Hence the series of Republican amendments that, on the one hand, encapsulated the GOP opposition—David Vitter of Louisiana proposed a full repeal, for instance—but, on the other hand, were more Democratic than the Democrats. Vitter also proposed increasing women's access to breast-cancer screenings. Democrats voted it down. Utah's Orrin Hatch offered an amendment that would "protect America's wounded warriors." The heartless Democrats voted against it. Other amendments simply forced the Democrats to take ridiculous stances. When Tom Coburn of Oklahoma proposed prohibiting coverage of Viagra for child molesters—an issue sure to pop up in future campaign ads—Democrats voted against it. Republicans did show some restraint, however, by declining to offer an amendment banning kitten executions.

The question is: Do these amendments actually do any damage? For the most part, no. There's a long history of forcing opposing parties to take embarrassing votes in order to pass important legislation, and some of them occasionally make it into 30-second attack ads. But it's usually the main bill, rather than the gimmicky stuff around the edges, that is remembered. "This health care bill is like an aircraft carrier," says Randy Strahan, a political science professor at Emory University. "These kinds of amendments are not going to stop it." Plus, Democrats have given themselves procedural cover by voting to "table" the amendments, which is technically different from voting against them.
 
redrumloa said:
FluffyMcDeath said:
You know better than that, Red.

Politics aside, do you really think sex offender should get federally funded Viagra?

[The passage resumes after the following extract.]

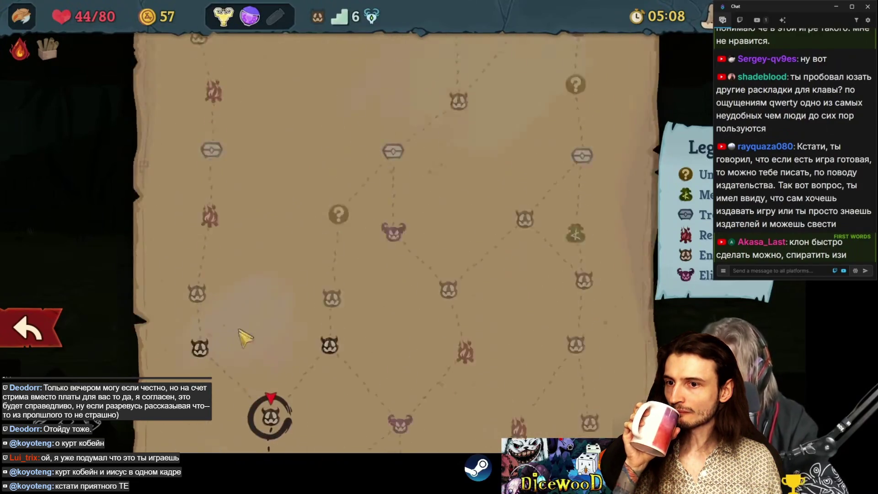
{"action": "scroll", "coordinate": [339, 299], "scroll_direction": "up", "scroll_amount": 5}
{"action": "scroll", "coordinate": [338, 299], "scroll_direction": "down", "scroll_amount": 6}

There is no "politics aside" in the question. If the bill specifically stated that sex offenders should be given viagra at government expense then the clause would rapidly be stricken because it is ridiculous. If they MAY because it is a foreseeable remote possibility that one sex offender MIGHT receive viagra at government expense at some point in the future (but probably not) then it is just a silly word game. By repeating it you are implying that you have fallen victim to some pretty petty emotional manipulation without considering.

It would be like arguing against the good Samaritan because when he stopped to help the injured man he had no idea if the man was a child rapist or not. Therefore we must help no-one because we may accidentally help someone who does not deserve it. It is petty, it is wrong and it is Republican.
 
5: It'll break the Space-Time continuum...
 
Added Verizon to my list in original post. Thanks for the extra $900 million cost to Verizon consumers President Obama (and Democrats). :roll:

Regards,
Ltstanfo
 
Minnesota is a state with quite a few medical device manufactures. The University of Minnesota was a government funded incubator for what eventually became some the major heart device makers in the world. Medtronic is one such company and is warning about employee layoffs. They blame the new tax on medical device makers.

Let's look at the #s.
Obama tax is 2.3%

Medtronic makes $3.5B / quarter with profits of $850M ... So changing 24% profit to 22% profit means layoffs?

That's a big stinking pile of BS. The answer is cut some more expenses by cutting employees and blame the government. Then laugh all the way to the bank.